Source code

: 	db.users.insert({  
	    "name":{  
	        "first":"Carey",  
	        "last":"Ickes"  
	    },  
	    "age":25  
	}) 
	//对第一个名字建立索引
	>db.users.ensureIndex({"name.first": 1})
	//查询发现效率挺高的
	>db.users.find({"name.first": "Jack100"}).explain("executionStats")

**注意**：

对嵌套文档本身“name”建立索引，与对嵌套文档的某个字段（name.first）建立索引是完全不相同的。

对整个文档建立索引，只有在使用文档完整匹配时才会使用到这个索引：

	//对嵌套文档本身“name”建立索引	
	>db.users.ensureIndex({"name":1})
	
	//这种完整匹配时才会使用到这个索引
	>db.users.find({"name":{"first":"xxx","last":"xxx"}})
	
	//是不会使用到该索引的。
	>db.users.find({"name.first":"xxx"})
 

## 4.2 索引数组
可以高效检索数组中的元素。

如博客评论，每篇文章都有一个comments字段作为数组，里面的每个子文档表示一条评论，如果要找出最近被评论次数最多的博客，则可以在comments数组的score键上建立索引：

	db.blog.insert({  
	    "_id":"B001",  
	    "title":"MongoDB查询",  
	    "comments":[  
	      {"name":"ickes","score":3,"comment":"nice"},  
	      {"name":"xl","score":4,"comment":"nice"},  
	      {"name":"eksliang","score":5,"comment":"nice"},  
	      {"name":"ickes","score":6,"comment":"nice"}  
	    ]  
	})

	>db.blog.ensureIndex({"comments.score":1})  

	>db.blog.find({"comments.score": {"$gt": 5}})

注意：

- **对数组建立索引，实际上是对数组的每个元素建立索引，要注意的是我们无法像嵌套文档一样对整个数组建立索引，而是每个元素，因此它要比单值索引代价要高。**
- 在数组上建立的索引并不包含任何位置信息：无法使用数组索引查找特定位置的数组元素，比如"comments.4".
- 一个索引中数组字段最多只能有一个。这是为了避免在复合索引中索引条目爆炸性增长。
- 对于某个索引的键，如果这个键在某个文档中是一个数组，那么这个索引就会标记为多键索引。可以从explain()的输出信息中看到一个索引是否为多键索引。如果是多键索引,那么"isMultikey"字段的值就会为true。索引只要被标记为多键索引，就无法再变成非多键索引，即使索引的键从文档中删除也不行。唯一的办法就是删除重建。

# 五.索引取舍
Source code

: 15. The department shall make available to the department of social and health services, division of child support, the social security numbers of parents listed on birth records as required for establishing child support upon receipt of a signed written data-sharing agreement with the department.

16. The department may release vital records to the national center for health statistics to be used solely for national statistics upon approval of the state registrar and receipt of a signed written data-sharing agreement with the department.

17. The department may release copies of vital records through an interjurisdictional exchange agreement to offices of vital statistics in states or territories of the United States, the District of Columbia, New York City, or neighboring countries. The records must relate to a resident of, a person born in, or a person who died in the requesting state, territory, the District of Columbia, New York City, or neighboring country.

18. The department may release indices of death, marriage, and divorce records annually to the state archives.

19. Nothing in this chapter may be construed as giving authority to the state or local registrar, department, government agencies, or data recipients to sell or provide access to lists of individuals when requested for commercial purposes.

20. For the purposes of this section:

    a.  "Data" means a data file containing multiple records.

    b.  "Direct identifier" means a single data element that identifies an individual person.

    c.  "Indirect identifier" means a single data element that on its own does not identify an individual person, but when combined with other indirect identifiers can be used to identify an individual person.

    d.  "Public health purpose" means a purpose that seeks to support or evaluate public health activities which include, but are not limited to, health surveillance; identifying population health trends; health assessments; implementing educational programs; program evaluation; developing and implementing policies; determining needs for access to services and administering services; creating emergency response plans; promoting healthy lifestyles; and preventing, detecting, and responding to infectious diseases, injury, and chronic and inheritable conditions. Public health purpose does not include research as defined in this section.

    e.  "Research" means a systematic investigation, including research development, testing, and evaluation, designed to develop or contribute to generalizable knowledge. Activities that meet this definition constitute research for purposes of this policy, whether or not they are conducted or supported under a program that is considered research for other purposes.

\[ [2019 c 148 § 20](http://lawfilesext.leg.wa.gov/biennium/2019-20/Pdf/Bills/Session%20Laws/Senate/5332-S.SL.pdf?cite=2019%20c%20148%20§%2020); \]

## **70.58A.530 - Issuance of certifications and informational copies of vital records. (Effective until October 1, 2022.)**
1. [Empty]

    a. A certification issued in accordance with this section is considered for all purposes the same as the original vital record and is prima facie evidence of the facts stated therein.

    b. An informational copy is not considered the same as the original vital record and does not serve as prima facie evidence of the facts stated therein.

+-------+

◆ **What to work on**
Return a copy of each line of the material that holds the word "first".

◆ **The completed task**
	        "first":"Carey",  
	>db.users.ensureIndex({"name.first": 1})
	>db.users.find({"name.first": "Jack100"}).explain("executionStats")
对嵌套文档本身“name”建立索引，与对嵌套文档的某个字段（name.first）建立索引是完全不相同的。
	>db.users.find({"name":{"first":"xxx","last":"xxx"}})
	>db.users.find({"name.first":"xxx"})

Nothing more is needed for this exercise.